Connected and driverless cars are a "great opportunity" for the chipmaking industry, according to the chief executive of British semiconductor company ARM Holdings, after reporting a surge in earnings.
ARM, which is a supplier to many device manufacturers including Apple, reported a 14 percent rise in revenue in the fourth quarter of 2015 to $407.9 million. Profit before tax was up 17 percent to £138.7 million ($200.7 million) year-on-year. Royalties for its technology surged 31 percent on the year.
Speaking to CNBC after the results, ARM CEO Simon Segars, said that the increasing amount of chips in cars is a big focus for the company.
"One particular interest right now that's growing strongly is automotive. We look at the future of that and see the potential for a hundred times growth in computing power in cars which is pretty similar to what we've seen over the past five years in smartphones," Segars said.

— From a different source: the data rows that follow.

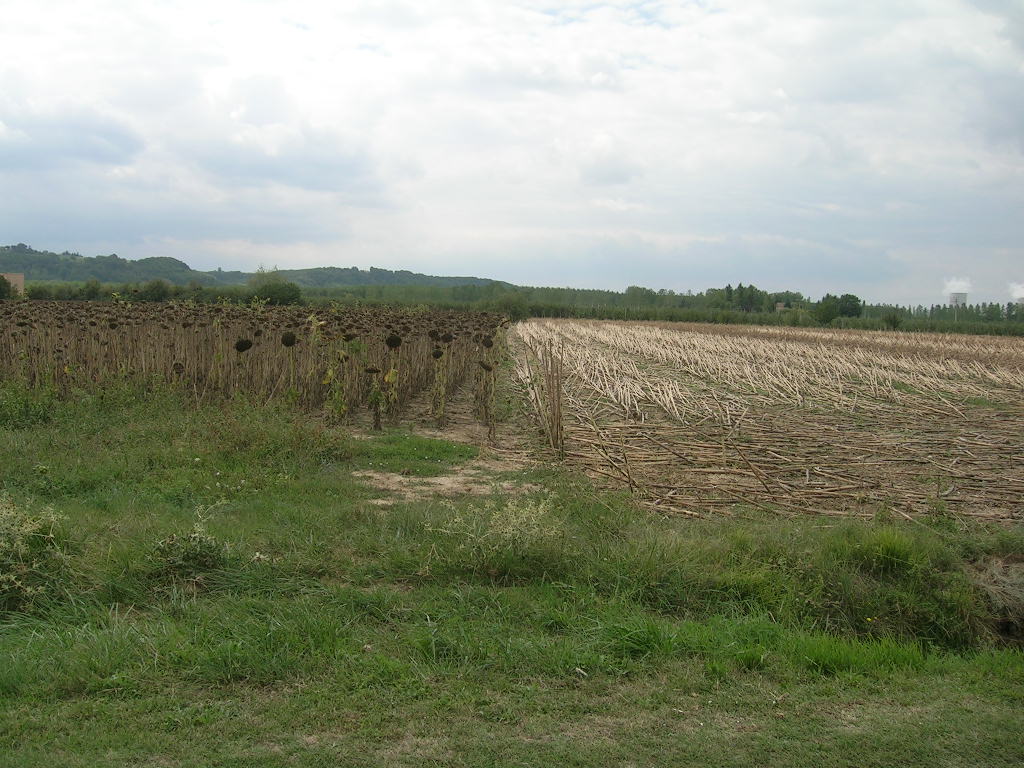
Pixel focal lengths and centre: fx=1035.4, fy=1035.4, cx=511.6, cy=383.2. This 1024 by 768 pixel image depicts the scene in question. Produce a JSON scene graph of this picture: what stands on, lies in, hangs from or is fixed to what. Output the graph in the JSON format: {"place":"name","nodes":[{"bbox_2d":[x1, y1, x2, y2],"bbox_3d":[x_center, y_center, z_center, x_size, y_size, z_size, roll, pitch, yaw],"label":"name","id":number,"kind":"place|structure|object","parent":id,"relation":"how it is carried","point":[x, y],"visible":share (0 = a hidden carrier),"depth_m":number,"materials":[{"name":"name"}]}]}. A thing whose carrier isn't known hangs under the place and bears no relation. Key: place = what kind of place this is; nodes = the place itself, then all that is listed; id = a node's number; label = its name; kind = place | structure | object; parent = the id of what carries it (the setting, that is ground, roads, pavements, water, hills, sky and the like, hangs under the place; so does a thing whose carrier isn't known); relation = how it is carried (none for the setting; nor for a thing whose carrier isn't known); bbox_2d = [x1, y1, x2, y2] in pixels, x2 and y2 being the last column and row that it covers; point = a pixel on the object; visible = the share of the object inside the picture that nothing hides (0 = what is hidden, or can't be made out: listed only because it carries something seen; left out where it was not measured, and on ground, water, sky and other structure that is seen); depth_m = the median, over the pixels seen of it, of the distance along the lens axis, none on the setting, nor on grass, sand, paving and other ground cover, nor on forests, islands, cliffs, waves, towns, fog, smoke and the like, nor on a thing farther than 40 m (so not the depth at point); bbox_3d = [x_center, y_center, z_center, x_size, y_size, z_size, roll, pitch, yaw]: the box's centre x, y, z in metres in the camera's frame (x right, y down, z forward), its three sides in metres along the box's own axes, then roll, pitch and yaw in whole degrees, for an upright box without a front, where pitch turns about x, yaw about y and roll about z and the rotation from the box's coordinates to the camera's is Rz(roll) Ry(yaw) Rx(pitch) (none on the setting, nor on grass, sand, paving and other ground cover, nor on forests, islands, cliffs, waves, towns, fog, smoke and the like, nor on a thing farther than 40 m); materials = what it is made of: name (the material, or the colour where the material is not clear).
{"place":"outdoors","nodes":[
{"label":"outdoors","id":0,"kind":"place"},
{"bbox_2d":[1,272,24,296],"label":"building","id":1,"kind":"structure","parent":0,"point":[20,276],"materials":[{"name":"beige brick"}]},
{"bbox_2d":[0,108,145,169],"label":"cloud","id":2,"kind":"structure","parent":0,"point":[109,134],"materials":[{"name":"grey"}]},
{"bbox_2d":[0,300,509,431],"label":"field","id":3,"kind":"structure","parent":0,"point":[289,315],"materials":[{"name":"brown plant"}]},
{"bbox_2d":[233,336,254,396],"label":"plant","id":4,"kind":"object","parent":3,"relation":"on","point":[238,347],"visible":0.92,"depth_m":13.95,"materials":[{"name":"plant"}]},
{"bbox_2d":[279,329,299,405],"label":"plant","id":5,"kind":"object","parent":3,"relation":"on","point":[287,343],"visible":0.92,"depth_m":14.35,"materials":[{"name":"plant"}]},
{"bbox_2d":[311,314,349,422],"bbox_3d":[-2.361,-0.114,13.409,0.616,1.614,0.674,1,4,0],"label":"plant","id":6,"kind":"object","parent":3,"relation":"on","point":[329,373],"visible":0.91,"depth_m":13.38,"materials":[{"name":"green plant"}]},
{"bbox_2d":[364,354,388,430],"bbox_3d":[-1.737,0.095,13.001,0.427,1.208,0.446,1,4,0],"label":"plant","id":7,"kind":"object","parent":3,"relation":"on","point":[376,420],"visible":0.97,"depth_m":12.97,"materials":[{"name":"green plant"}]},
{"bbox_2d":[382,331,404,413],"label":"plant","id":8,"kind":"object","parent":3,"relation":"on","point":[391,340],"visible":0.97,"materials":[{"name":"brown plant"}]},
{"bbox_2d":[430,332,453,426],"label":"plant","id":9,"kind":"object","parent":3,"relation":"on","point":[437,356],"visible":0.96,"depth_m":13.83,"materials":[{"name":"brown plant"}]},
{"bbox_2d":[0,243,520,289],"label":"hill","id":10,"kind":"structure","parent":0,"point":[174,261],"materials":[{"name":"green plant"}]},
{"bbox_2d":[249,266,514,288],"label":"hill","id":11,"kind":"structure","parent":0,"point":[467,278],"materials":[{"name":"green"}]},
{"bbox_2d":[351,417,549,503],"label":"dirt patch","id":12,"kind":"structure","parent":0,"point":[448,485],"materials":[{"name":"beige soil"}]},
{"bbox_2d":[350,432,479,471],"bbox_3d":[-1.204,0.743,11.587,1.675,0.083,2.128,1,4,0],"label":"grass patch","id":13,"kind":"object","parent":12,"relation":"on","point":[444,450],"visible":0.75,"depth_m":11.35,"materials":[{"name":"green plant"}]},
{"bbox_2d":[0,380,1023,767],"label":"grass","id":14,"kind":"structure","parent":0,"point":[5,442],"materials":[{"name":"green plant"}]},
{"bbox_2d":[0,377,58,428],"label":"shrub","id":15,"kind":"object","parent":14,"relation":"on","point":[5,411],"visible":0.86,"depth_m":12.35,"materials":[{"name":"green plant"}]},
{"bbox_2d":[0,496,71,608],"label":"shrub","id":16,"kind":"object","parent":14,"relation":"on","point":[18,584],"visible":0.94,"depth_m":5.68,"materials":[{"name":"green plant"}]},
{"bbox_2d":[149,508,229,577],"bbox_3d":[-1.943,0.973,6.289,0.593,0.453,0.605,1,4,0],"label":"shrub","id":17,"kind":"object","parent":14,"relation":"on","point":[208,541],"visible":0.91,"depth_m":6.25,"materials":[{"name":"green plant"}]},
{"bbox_2d":[448,496,561,570],"bbox_3d":[-0.057,0.957,6.603,0.889,0.513,0.808,1,4,0],"label":"shrub","id":18,"kind":"object","parent":14,"relation":"on","point":[507,534],"visible":0.86,"depth_m":6.57,"materials":[{"name":"plant"}]},
{"bbox_2d":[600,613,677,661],"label":"grass tuft","id":19,"kind":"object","parent":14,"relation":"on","point":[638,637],"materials":[{"name":"green plant"}]},
{"bbox_2d":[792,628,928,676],"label":"grass tuft","id":20,"kind":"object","parent":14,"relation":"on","point":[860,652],"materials":[{"name":"green plant"}]},
{"bbox_2d":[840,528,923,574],"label":"grass tuft","id":21,"kind":"object","parent":14,"relation":"on","point":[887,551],"visible":0.77,"depth_m":6.85,"materials":[{"name":"green plant"}]},
{"bbox_2d":[970,553,1023,645],"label":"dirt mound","id":22,"kind":"object","parent":14,"relation":"on","point":[1022,584],"visible":0.72,"depth_m":6.55,"materials":[{"name":"brown"}]},
{"bbox_2d":[0,0,1023,303],"label":"sky","id":23,"kind":"structure","parent":0,"point":[613,181],"materials":[{"name":"white"}]},
{"bbox_2d":[508,318,1023,528],"label":"field","id":24,"kind":"structure","parent":0,"point":[581,328],"materials":[{"name":"brown plant"}]},
{"bbox_2d":[524,336,566,457],"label":"dry stalks","id":25,"kind":"object","parent":24,"relation":"in","point":[558,418],"visible":0.95,"depth_m":12.23,"materials":[{"name":"brown plant"}]},
{"bbox_2d":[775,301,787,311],"label":"small building","id":26,"kind":"structure","parent":0,"point":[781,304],"materials":[{"name":"brick"}]},
{"bbox_2d":[948,288,968,306],"label":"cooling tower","id":27,"kind":"structure","parent":0,"point":[955,295],"materials":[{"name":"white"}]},
{"bbox_2d":[944,278,972,294],"label":"smoke plume","id":28,"kind":"object","parent":27,"relation":"on","point":[963,285],"visible":0.75,"materials":[{"name":"white"}]},
{"bbox_2d":[1008,282,1023,302],"label":"smoke plume","id":29,"kind":"structure","parent":0,"point":[1022,293],"materials":[{"name":"white"}]},
{"label":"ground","id":30,"kind":"structure","parent":0},
{"bbox_2d":[0,275,15,299],"label":"tree","id":31,"kind":"object","parent":30,"relation":"on","point":[7,287],"visible":0.92,"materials":[{"name":"green plant"}]},
{"bbox_2d":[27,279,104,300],"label":"shrub","id":32,"kind":"object","parent":30,"relation":"on","point":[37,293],"visible":0.67,"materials":[{"name":"green plant"}]},
{"bbox_2d":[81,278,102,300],"label":"tree","id":33,"kind":"object","parent":30,"relation":"on","point":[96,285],"visible":0.8,"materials":[{"name":"green plant"}]},
{"bbox_2d":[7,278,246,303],"label":"tree row","id":34,"kind":"object","parent":30,"relation":"on","point":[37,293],"visible":0.58,"materials":[{"name":"green plant"}]},
{"bbox_2d":[140,279,172,302],"label":"tree","id":35,"kind":"object","parent":30,"relation":"on","point":[157,289],"visible":0.9,"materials":[{"name":"green plant"}]},
{"bbox_2d":[246,271,303,306],"label":"tree","id":36,"kind":"object","parent":30,"relation":"on","point":[285,289],"visible":0.83,"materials":[{"name":"green plant"}]},
{"bbox_2d":[475,327,506,436],"bbox_3d":[-0.259,0.021,13.316,0.526,1.602,0.611,1,4,0],"label":"plant","id":37,"kind":"object","parent":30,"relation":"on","point":[486,366],"visible":0.97,"depth_m":13.28,"materials":[{"name":"brown plant"}]},
{"bbox_2d":[493,292,530,320],"label":"tree","id":38,"kind":"object","parent":30,"relation":"on","point":[514,304],"visible":0.82,"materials":[{"name":"green plant"}]},
{"bbox_2d":[290,284,1023,334],"label":"tree line","id":39,"kind":"object","parent":30,"relation":"on","point":[618,295],"visible":0.53,"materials":[{"name":"green plant"}]},
{"bbox_2d":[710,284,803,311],"label":"tree row","id":40,"kind":"object","parent":30,"relation":"on","point":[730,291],"visible":0.74,"materials":[{"name":"green plant"}]},
{"bbox_2d":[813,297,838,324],"label":"tree","id":41,"kind":"object","parent":30,"relation":"on","point":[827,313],"visible":0.92,"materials":[{"name":"green plant"}]},
{"bbox_2d":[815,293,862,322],"label":"tree","id":42,"kind":"object","parent":30,"relation":"on","point":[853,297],"visible":0.95,"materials":[{"name":"green plant"}]},
{"bbox_2d":[882,310,902,328],"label":"shrub","id":43,"kind":"object","parent":30,"relation":"on","point":[893,319],"visible":0.97,"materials":[{"name":"green plant"}]},
{"bbox_2d":[872,301,1023,329],"label":"tree row","id":44,"kind":"object","parent":30,"relation":"on","point":[931,310],"visible":0.61,"materials":[{"name":"green plant"}]}
]}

"In terms of the market that we can address in 2020, we see that as a $15 billion silicon market which when you do the maths, works out to about $150 of silicon per car. Now you compare that to a smartphone…its' about seven to eight times the silicon content, so great opportunity to us."
Chipmakers are looking for new streams of revenue as the sales of smartphones start to slow -- the auto industry has shown much promise.
Established carmakers as well as technology companies such as Google have all been touting the potential of connected and driverless cars. These vehicles will contain a vast number of chips and sensors in order to recognize the world around it and take autonomous decisions such as emergency braking.
Segars added that while margins on some of those chips will be "very inexpensive", the ones that will be doing the "real computational thinking" such as identifying emergency situations, would "command pretty reasonable margins".
The chief executive's comments come as ARM warned in its earnings outlook that "increased economic uncertainty may influence consumer and enterprise spending, potentially impacting semiconductor revenues and industry confidence". Shares were down over 5 percent.
Segars said that while semiconductors for cars might not be an immediate revenue driver, the company invests in future technology.
"Royalties that are generated today are from products that were in R&D maybe as much as 10 years ago, in some cases 20 years ago. So we really do take a long term view on investments," Segars told CNBC.
ARM is not the only technology firm hoping to get its products into future cars. Processor firm Nvidia, South Korean electronics giants Samsung and LG and Canada's BlackBerry are among some of the companies hoping to take a slice of the developing connected and driverless auto market.